Bear in mind that the locking is very expensive, and it happens every time you hand objects around between smart pointers - even when the object is currently owned by one thread (the smart pointer library doesn't know that).
Given this, there may be a rule of thumb applicable here (I'm happy to be corrected!)
If the follow things apply to you:
You have complex data structures that would be difficult to write destructors for (or where STL-style value semantics would be inappropriate, by design) so you need smart pointers to do it for you, and
You're using multiple threads that share these objects, and
You care about performance as well as correctness
... then actual garbage collection may be a better choice. Although GC has a bad reputation for performance, it's all relative. I believe it compares very favourably with locking smart pointers. It was an important part of why the CLR team chose true GC instead of something using reference counting. See this article, in particular this stark comparison of what reference assignment means if you have counting going on:
no ref-counting:
a = b;
ref counting:
if (a != null)
if (InterlockedDecrement(ref a.m_ref) == 0)
a.FinalRelease();
if (b != null)
InterlockedIncrement(ref b.m_ref);
a = b;
If the instruction itself is not atomic then you need to make the section of code that updates the appropriate variable a critical section.

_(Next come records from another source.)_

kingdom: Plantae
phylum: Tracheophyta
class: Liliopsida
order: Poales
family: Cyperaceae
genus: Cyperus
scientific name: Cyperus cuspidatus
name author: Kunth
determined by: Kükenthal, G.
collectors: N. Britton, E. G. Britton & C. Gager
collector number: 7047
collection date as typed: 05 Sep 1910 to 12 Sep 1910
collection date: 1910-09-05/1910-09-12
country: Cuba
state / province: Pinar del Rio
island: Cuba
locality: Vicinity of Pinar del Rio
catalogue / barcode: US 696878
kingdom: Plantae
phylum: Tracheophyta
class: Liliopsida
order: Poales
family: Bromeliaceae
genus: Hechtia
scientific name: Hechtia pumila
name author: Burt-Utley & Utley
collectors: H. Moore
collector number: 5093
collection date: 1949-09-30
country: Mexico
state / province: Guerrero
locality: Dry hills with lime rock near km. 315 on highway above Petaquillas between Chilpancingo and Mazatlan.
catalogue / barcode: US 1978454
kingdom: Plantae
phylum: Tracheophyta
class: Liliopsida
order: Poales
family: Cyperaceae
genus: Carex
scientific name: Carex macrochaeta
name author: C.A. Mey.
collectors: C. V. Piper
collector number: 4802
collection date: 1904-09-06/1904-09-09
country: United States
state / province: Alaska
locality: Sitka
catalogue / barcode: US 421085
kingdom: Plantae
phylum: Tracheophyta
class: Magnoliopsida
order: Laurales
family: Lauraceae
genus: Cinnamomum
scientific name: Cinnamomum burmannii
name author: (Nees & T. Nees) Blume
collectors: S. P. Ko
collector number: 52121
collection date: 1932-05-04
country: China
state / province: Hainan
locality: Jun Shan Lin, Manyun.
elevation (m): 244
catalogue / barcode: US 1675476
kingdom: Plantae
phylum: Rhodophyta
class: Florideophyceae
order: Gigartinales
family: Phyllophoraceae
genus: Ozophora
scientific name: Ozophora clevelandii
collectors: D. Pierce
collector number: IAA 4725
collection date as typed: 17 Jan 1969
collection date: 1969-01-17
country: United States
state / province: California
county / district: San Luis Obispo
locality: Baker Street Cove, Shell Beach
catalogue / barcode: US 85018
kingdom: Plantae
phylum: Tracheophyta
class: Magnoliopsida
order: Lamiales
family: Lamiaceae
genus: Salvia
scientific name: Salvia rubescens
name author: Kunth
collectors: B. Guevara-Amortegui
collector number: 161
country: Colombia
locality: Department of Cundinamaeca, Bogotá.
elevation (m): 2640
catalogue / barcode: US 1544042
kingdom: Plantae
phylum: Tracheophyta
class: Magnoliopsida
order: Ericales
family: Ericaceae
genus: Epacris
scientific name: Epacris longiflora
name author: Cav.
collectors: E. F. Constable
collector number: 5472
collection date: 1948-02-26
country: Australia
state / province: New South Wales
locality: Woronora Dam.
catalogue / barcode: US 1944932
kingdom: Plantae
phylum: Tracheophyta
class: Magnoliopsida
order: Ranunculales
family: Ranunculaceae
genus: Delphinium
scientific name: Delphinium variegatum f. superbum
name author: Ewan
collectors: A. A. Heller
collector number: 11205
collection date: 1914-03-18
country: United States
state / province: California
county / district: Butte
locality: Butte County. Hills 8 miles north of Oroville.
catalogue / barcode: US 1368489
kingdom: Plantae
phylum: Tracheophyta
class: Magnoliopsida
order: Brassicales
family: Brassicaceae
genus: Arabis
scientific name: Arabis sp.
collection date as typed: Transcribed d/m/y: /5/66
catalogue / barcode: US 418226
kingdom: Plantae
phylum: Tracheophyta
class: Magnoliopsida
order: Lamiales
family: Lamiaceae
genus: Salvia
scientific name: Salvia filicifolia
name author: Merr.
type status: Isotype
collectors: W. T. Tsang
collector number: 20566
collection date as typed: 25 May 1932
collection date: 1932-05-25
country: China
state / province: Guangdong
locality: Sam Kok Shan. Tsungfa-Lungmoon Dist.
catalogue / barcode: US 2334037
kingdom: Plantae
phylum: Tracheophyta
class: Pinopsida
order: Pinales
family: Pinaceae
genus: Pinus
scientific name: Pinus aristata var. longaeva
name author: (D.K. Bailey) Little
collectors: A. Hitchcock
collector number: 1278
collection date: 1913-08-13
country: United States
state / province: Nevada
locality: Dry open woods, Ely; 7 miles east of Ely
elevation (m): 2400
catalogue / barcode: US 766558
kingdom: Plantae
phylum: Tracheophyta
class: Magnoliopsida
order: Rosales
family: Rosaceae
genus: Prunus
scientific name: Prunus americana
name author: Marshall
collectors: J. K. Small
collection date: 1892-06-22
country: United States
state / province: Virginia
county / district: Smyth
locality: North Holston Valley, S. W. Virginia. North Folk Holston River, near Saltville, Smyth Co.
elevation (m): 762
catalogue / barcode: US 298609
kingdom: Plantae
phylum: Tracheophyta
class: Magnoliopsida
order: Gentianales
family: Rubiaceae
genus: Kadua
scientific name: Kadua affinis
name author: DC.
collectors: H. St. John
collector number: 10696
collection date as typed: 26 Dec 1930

i.e. You need to prevent other threads entering that section of code by using some locking scheme. Of course the locks need to be atomic, but you can find an atomic locking mechanism within the pthread_mutex class.
The question of efficient: The pthread library is as efficient as it can be and still guarantee that mutex lock is atomic for your OS.
Is it expensive: Probably. But for everything that requires a guarantee there is a cost.
That particular code posted in that ddj article is adding extra complexity to account for bugs in using smart pointers.
Specifically, if you can't guarantee that the smart pointer won't change in an assignment to another smart pointer, you are doing it wrong or are doing something very unreliable to begin with. If the smart pointer can change while being assigned to another smart pointer, that means that the code doing the assignment doesn't own the smart pointer, which is suspect to begin with.